A picture might be too much.
It is my unfortunate responsibility to inform you that I no longer have a roommate. Following a few weeks of sickness, minimal eating and rather disturbing croaking, he was relegated to that great terrarium in the sky.
Honestly, I’m over it.
And I don’t think I’ll replace him.
See, Twerp and his environs were yet another manifestation of a perversion I’m discovering in new and varied corners my life: potential.
I’ve always been told I have potential. Certain events supported that notion. But somewhere along the way, I began to confuse potential with achievement. Learning precluded graduating. A quick start forestalled a strong finish. Flexibility delayed function.
And how does a dead turtle teach this?
To know that, you must know my turtle as I knew him.
Twerp’s story begins last summer when I began considering ways to make my apartment less sterile without becoming plush.
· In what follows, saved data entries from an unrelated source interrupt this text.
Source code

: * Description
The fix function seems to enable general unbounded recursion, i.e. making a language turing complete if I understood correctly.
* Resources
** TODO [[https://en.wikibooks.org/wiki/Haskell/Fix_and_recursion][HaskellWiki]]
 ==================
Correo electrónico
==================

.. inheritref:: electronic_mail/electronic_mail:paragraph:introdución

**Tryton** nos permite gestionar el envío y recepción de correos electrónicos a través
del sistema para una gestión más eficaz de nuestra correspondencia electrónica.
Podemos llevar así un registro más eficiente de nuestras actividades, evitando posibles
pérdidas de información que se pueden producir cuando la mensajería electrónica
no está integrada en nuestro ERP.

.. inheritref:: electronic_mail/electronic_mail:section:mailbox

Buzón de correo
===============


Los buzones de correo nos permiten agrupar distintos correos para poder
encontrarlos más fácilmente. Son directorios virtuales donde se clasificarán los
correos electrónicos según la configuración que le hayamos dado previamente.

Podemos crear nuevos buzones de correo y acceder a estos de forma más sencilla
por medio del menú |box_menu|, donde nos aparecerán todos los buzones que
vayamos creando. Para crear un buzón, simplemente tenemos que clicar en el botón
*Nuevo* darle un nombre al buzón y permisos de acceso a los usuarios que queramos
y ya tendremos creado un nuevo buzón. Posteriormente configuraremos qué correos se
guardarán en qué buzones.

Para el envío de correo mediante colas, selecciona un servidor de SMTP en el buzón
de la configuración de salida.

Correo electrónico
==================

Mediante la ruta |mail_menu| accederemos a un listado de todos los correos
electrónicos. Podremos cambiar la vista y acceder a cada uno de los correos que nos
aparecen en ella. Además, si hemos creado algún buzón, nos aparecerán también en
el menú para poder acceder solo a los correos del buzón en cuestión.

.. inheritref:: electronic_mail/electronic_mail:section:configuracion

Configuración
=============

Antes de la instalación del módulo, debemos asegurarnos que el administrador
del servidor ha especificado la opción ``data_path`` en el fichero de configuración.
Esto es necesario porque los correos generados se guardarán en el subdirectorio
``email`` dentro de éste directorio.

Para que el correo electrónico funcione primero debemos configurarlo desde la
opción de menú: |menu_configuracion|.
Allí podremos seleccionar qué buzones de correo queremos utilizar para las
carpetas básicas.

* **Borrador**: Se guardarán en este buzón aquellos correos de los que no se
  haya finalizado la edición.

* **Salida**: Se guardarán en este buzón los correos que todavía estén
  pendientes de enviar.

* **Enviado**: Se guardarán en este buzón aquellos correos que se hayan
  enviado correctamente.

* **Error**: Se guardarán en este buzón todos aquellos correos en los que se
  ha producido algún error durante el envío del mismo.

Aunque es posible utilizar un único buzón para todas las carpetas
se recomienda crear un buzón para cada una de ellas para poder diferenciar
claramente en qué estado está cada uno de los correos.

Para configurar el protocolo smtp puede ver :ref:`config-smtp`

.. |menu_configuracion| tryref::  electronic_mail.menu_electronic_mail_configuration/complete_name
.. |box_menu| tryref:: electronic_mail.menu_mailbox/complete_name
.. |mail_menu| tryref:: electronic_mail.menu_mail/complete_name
It was a delicate balance for a guy who would happily accept the label of metro, but refuses on principle to invest the time or money to achieve that end. Life seemed an appropriate addition.
I got a plant from a leaving teacher and planned to get a fish. Then fish fever break out among the foreign teachers. I suppose it’s pride that disallows following a trend you start, but fish were no longer an option. My fourth-floor friends came to the rescue with a turtle. I realized the need to upgrade his living space from the plastic cube he arrived in, and secured a turtle tank big enough for swimming and equipped with ramped basking deck. Somehow, it never went anywhere from there. I knew where and how to get stones for the bottom. I planned for plants to decorate the place and provide him a more balanced diet, but I never did. I envisioned a spectacular microcosm of life and color and joy. He died never knowing how nice his world could have been.
So, in memoriam of my reptilian friend, I’ve dedicated myself to restricting my experiential base and building some sort of structure on it.
May we here highly resolve that these dead shall not have died in vain.